Limnomysis benedeni Czerniavsky, 1882 slanke aasgarnaal
Kenmerken | Lang smal lichaam met twee antennen en zeven paar gelijkgevormde poten, licht gekleurde geel/bruine oogjes. |
---|---|
Kleur | Transparant tot bruin. |
Voorkomen | Stilstaande en langzaam stromende wateren. |
Voedsel | Predator en omnivoor. |
Voortplanting | Geslachtelijk. |
Grootte | Lengte tot 15mm. |
Limnomysis benedeni komt oorspronkelijk uit het Ponto Kaspische gebied en is rond 1997 voor het eerst in Nederland waargenomen.
L. benedeni is te vinden op en bij alle soorten substraat, op stenen, bij obstakels, op het zand in de waterkolom, tussen weterplanten enz. Achter grote obstakels worden vaker zeer grote scholen gevormd.
In de zomermaanden worden de grote bestanden L. benedeni gedecimeerd.
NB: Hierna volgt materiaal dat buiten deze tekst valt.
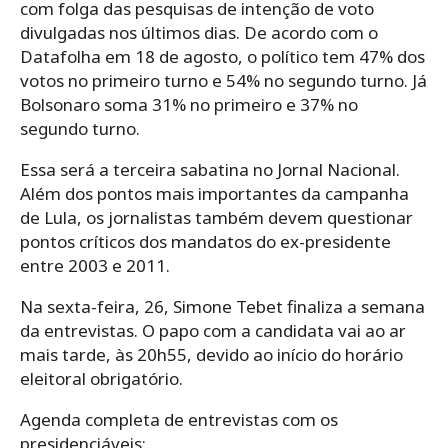
com folga das pesquisas de intenção de voto
divulgadas nos últimos dias. De acordo com o
Datafolha em 18 de agosto, o político tem 47% dos
votos no primeiro turno e 54% no segundo turno. Já
Bolsonaro soma 31% no primeiro e 37% no
segundo turno.
Essa será a terceira sabatina no Jornal Nacional.
Além dos pontos mais importantes da campanha
de Lula, os jornalistas também devem questionar
pontos críticos dos mandatos do ex-presidente
entre 2003 e 2011.
Na sexta-feira, 26, Simone Tebet finaliza a semana
da entrevistas. O papo com a candidata vai ao ar
mais tarde, às 20h55, devido ao início do horário
eleitoral obrigatório.
Agenda completa de entrevistas com os
presidenciáveis: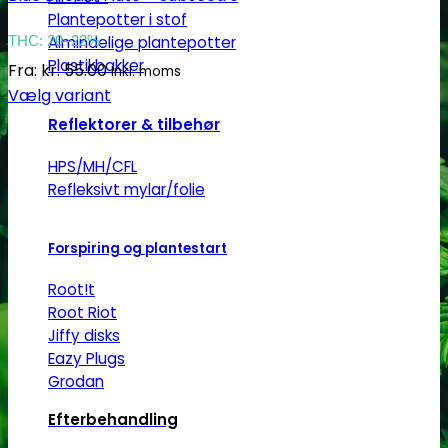
Plantepotter i stof
THC: 20–22%
Almindelige plantepotter
Plastikbakker
Fra:
kr.
55.00
Inkl. moms
Vælg variant
Dette
Reflektorer & tilbehør
vare
HPS/MH/CFL
har
Refleksivt mylar/folie
flere
varianter.
Mulighederne
Forspiring og plantestart
kan
Root!t
vælges
Root Riot
på
Jiffy disks
varesiden
Eazy Plugs
Grodan
Efterbehandling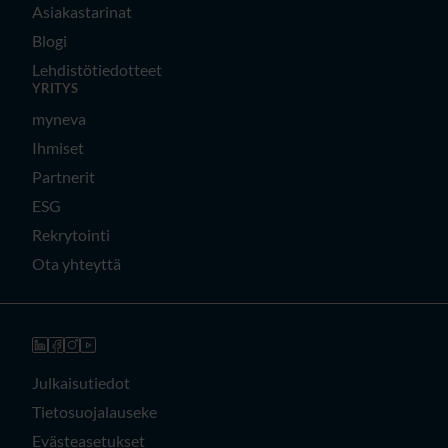
Asiakastarinat
Blogi
Lehdistötiedotteet
YRITYS
myneva
Ihmiset
Partnerit
ESG
Rekrytointi
Ota yhteyttä
Julkaisutiedot
Tietosuojalauseke
Evästeasetukset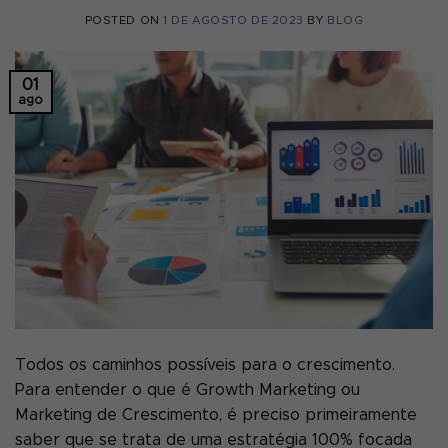
POSTED ON
1 DE AGOSTO DE 2023
BY
BLOG
01
ago
Todos os caminhos possíveis para o crescimento.
Para entender o que é Growth Marketing ou
Marketing de Crescimento, é preciso primeiramente
saber que se trata de uma estratégia 100% focada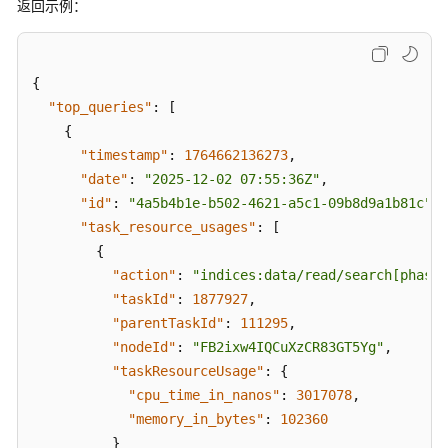
返回示例：
量
隔
离
{
配
"top_queries"
:
[
置
{
大
"timestamp"
:
1764662136273
,
查
"date"
:
"2025-12-02 07:55:36Z"
,
询
"id"
:
"4a5b4b1e-b502-4621-a5c1-09b8d9a1b81c"
,
隔
"task_resource_usages"
:
[
离
{
"action"
:
"indices:data/read/search[phase/
导
"taskId"
:
1877927
,
入
"parentTaskId"
:
111295
,
性
能
"nodeId"
:
"FB2ixw4IQCuXzCR83GT5Yg"
,
增
"taskResourceUsage"
:
{
强
"cpu_time_in_nanos"
:
3017078
,
"memory_in_bytes"
:
102360
聚
}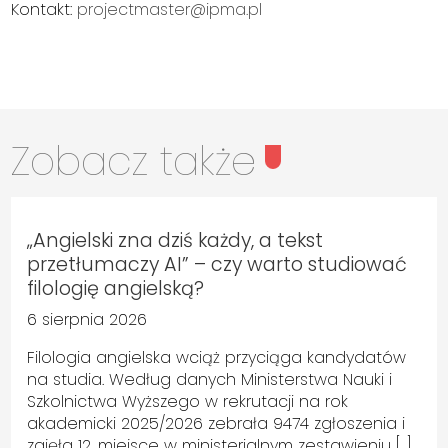
Kontakt:
projectmaster@ipma.pl
Zobacz także
„Angielski zna dziś każdy, a tekst
przetłumaczy AI” – czy warto studiować
filologię angielską?
6 sierpnia 2026
Filologia angielska wciąż przyciąga kandydatów
na studia. Według danych Ministerstwa Nauki i
Szkolnictwa Wyższego w rekrutacji na rok
akademicki 2025/2026 zebrała 9474 zgłoszenia i
zajęła 12. miejsce w ministerialnym zestawieniu […]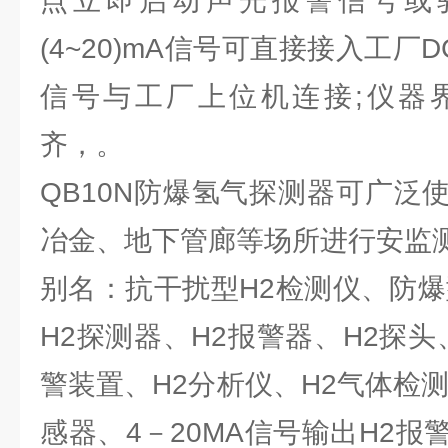
点立即启动声光报警信号或
(4~20)mA信号可直接接入工厂D
信号与工厂上位机连接;仪器
齐，。
QB10N防爆氢气探测器可广泛
冶金、地下管廊等场所进行安监
别名：抗干扰型H2检测仪、防爆
H2探测器、H2报警器、H2探头
警装置、H2分析仪、H2气体检
感器、4－20MA信号输出H2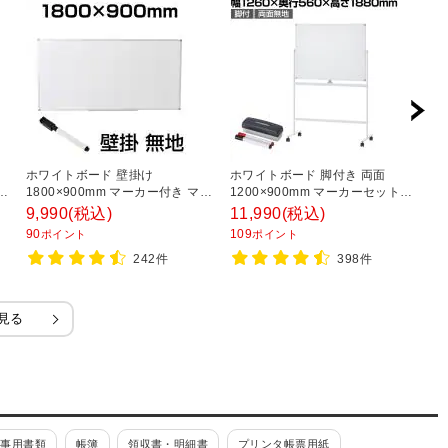
き
ホワイトボード 壁掛け
ホワイトボード 脚付き 両面
ホ
対
1800×900mm マーカー付き マグ
1200×900mm マーカーセット付
1
ネット対応 5.8kg OC-WB1890W
き マグネット対応 OC-
量
9,990
(税込)
11,990
(税込)
1
白板
WB1290R2 白板
90
109
1
ポイント
ポイント
242件
398件
見る
人事用書類
帳簿
領収書・明細書
プリンタ帳票用紙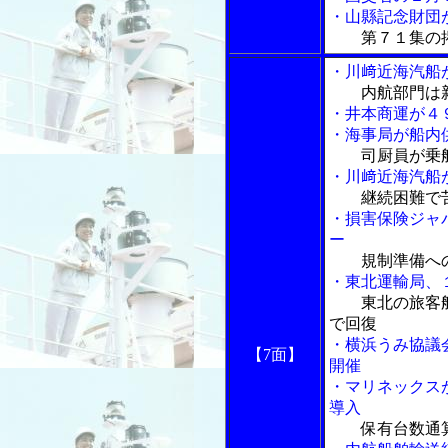
・山縣記念財団
第７１集の掲
・川﨑近海汽船
内航部門は
・井本商運が４
・海事局が船内
司厨員が乗
・川﨑近海汽船
継続困難で
・損害保険ジャ
ー
規制準備へ
・東北運輸局、
東北の旅客
で回復
・横浜うみ協議
【7面】
開催
・マリネックス
導入
保有台数通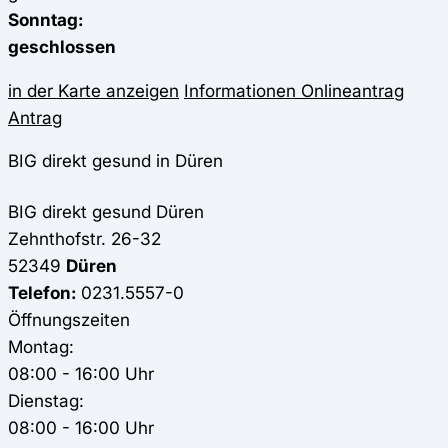
Sonntag:
geschlossen
in der Karte anzeigen
Informationen
Onlineantrag
Antrag
BIG direkt gesund in Düren
BIG direkt gesund
Düren
Zehnthofstr. 26-32
52349
Düren
Telefon:
0231.5557-0
Öffnungszeiten
Montag:
08:00 - 16:00 Uhr
Dienstag:
08:00 - 16:00 Uhr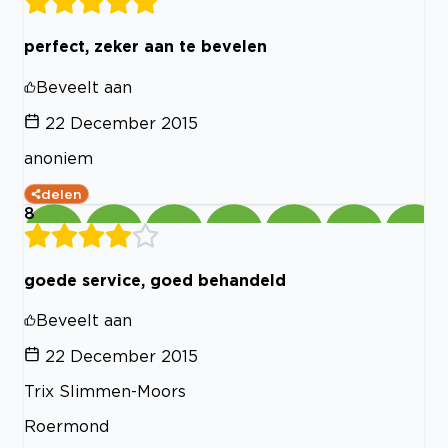
perfect, zeker aan te bevelen
Beveelt aan
22 December 2015
anoniem
delen
8
goede service, goed behandeld
Beveelt aan
22 December 2015
Trix Slimmen-Moors
Roermond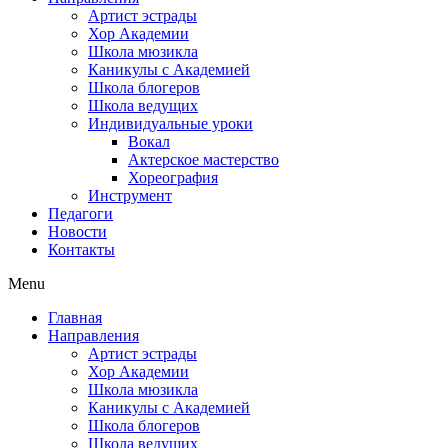
Артист эстрады
Хор Академии
Школа мюзикла
Каникулы с Академией
Школа блогеров
Школа ведущих
Индивидуальные уроки
Вокал
Актерское мастерство
Хореография
Инструмент
Педагоги
Новости
Контакты
Menu
Главная
Направления
Артист эстрады
Хор Академии
Школа мюзикла
Каникулы с Академией
Школа блогеров
Школа ведущих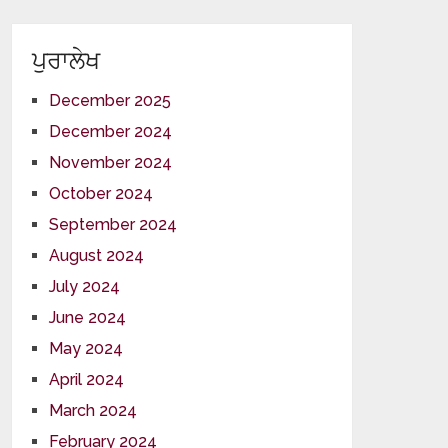
ਪੁਰਾਲੇਖ
December 2025
December 2024
November 2024
October 2024
September 2024
August 2024
July 2024
June 2024
May 2024
April 2024
March 2024
February 2024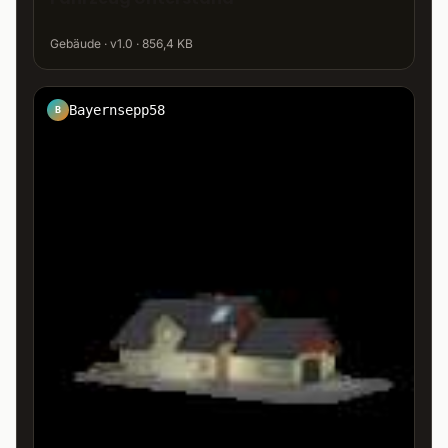
Gebäude · v1.0 · 856,4 KB
Bayernsepp58
B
Een mogelijkheid is dat deze aasgarnaal gegeten wordt door de opgroeiende jonge vis. Grote baars wil ook wel eens happen in een school van deze garnalen.
De vrouwelijke aasgarnalen bezitten een broedkamer die marsupium genoemd wordt. Hierin komen de eieren tot ontwikkeling. De voortplanting vindt plaats vanaf de vroege lente tot de late herfst.
Als men tijdens een nachtduik de duiklamp stilhoudt wordt de lichtbundel binnen de kortste keren gevuld met L. benedeni, Hemimysis anomala heeft juist een afkeer van licht en zwemt weg.